Architecture Tier (Modules 09-13)

Build modern neural architectures—from computer vision to language models.

What You'll Learn

The Architecture tier teaches you how to build the neural network architectures that power modern AI. You'll implement CNNs for computer vision and transformers for language understanding, building on the foundational training infrastructure from the previous tier.
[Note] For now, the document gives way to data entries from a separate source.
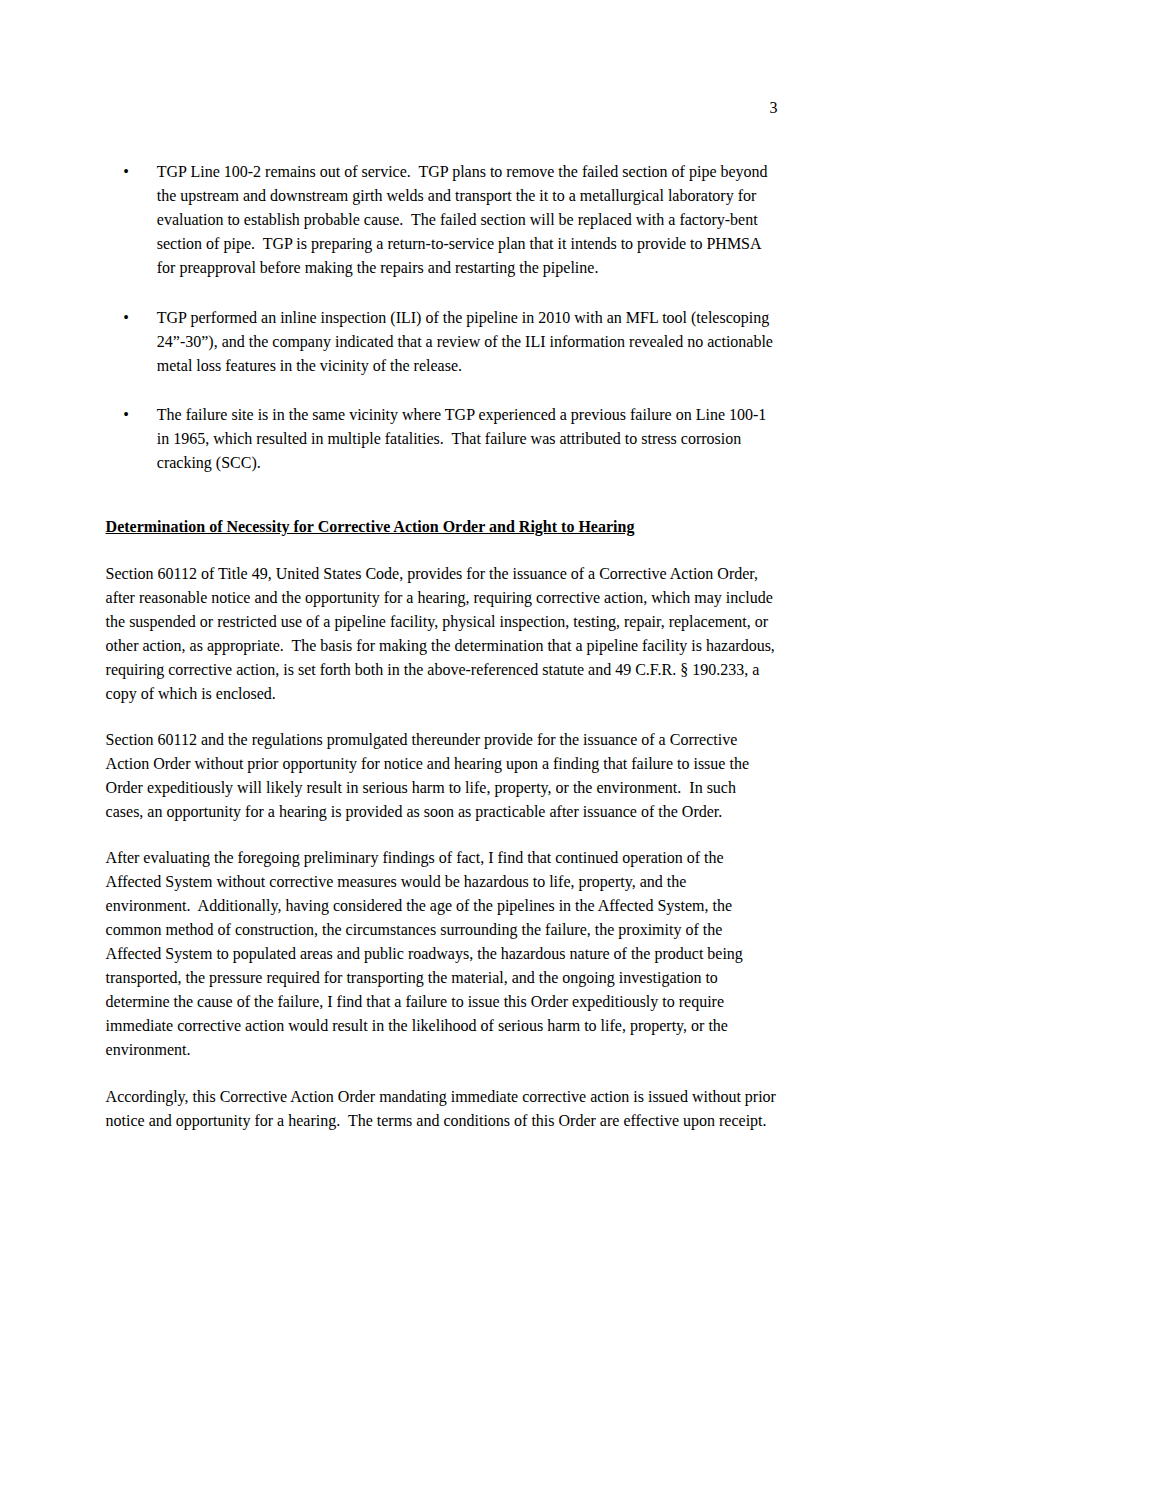3
TGP Line 100-2 remains out of service. TGP plans to remove the failed section of pipe beyond the upstream and downstream girth welds and transport the it to a metallurgical laboratory for evaluation to establish probable cause. The failed section will be replaced with a factory-bent section of pipe. TGP is preparing a return-to-service plan that it intends to provide to PHMSA for preapproval before making the repairs and restarting the pipeline.
TGP performed an inline inspection (ILI) of the pipeline in 2010 with an MFL tool (telescoping 24”-30”), and the company indicated that a review of the ILI information revealed no actionable metal loss features in the vicinity of the release.
The failure site is in the same vicinity where TGP experienced a previous failure on Line 100-1 in 1965, which resulted in multiple fatalities. That failure was attributed to stress corrosion cracking (SCC).
Determination of Necessity for Corrective Action Order and Right to Hearing
Section 60112 of Title 49, United States Code, provides for the issuance of a Corrective Action Order, after reasonable notice and the opportunity for a hearing, requiring corrective action, which may include the suspended or restricted use of a pipeline facility, physical inspection, testing, repair, replacement, or other action, as appropriate. The basis for making the determination that a pipeline facility is hazardous, requiring corrective action, is set forth both in the above-referenced statute and 49 C.F.R. § 190.233, a copy of which is enclosed.
Section 60112 and the regulations promulgated thereunder provide for the issuance of a Corrective Action Order without prior opportunity for notice and hearing upon a finding that failure to issue the Order expeditiously will likely result in serious harm to life, property, or the environment. In such cases, an opportunity for a hearing is provided as soon as practicable after issuance of the Order.
After evaluating the foregoing preliminary findings of fact, I find that continued operation of the Affected System without corrective measures would be hazardous to life, property, and the environment. Additionally, having considered the age of the pipelines in the Affected System, the common method of construction, the circumstances surrounding the failure, the proximity of the Affected System to populated areas and public roadways, the hazardous nature of the product being transported, the pressure required for transporting the material, and the ongoing investigation to determine the cause of the failure, I find that a failure to issue this Order expeditiously to require immediate corrective action would result in the likelihood of serious harm to life, property, or the environment.
Accordingly, this Corrective Action Order mandating immediate corrective action is issued without prior notice and opportunity for a hearing. The terms and conditions of this Order are effective upon receipt.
By the end of this tier, you'll understand:

Why convolutional layers are essential for computer vision
How attention mechanisms enable transformers to understand sequences
What embeddings do to represent discrete tokens as continuous vectors
How modern architectures compose these components into powerful systems

Module Progression

{mermaid}

:align: center
:caption: "**Architecture Module Flow.** Two parallel tracks branch from Foundation: vision (Convolutions) and language (Tokenization through Transformers)."
graph TB
 F[ Foundation
Tensor, DataLoader, Autograd, Training]

 F --> M09[09. Convolutions
Conv2d + Pooling]
 M09 --> VISION[ Computer Vision
CNNs unlock spatial intelligence]

 F --> M10[10. Tokenization
Text → integers]
 M10 --> M11[11. Embeddings
Integers → vectors]
 M11 --> M12[12. Attention
Context-aware representations]
 M12 --> M13[13. Transformers
Complete architecture]

 M13 --> LLM[ Language Models
Transformers generate text]

 style F fill:#e3f2fd,stroke:#1976d2,stroke-width:2px
 style M09 fill:#f3e5f5,stroke:#7b1fa2,stroke-width:3px
 style M10 fill:#e1bee7,stroke:#6a1b9a,stroke-width:3px
 style M11 fill:#e1bee7,stroke:#6a1b9a,stroke-width:3px
 style M12 fill:#ce93d8,stroke:#4a148c,stroke-width:3px
 style M13 fill:#ba68c8,stroke:#4a148c,stroke-width:4px
 style VISION fill:#fef3c7,stroke:#f59e0b,stroke-width:3px
 style LLM fill:#fef3c7,stroke:#f59e0b,stroke-width:3px

Why This Order?

The Architecture tier branches into two parallel tracks—Vision and Language—because these domains have fundamentally different data structures and operations. But both follow the same principle: build components in the order they compose.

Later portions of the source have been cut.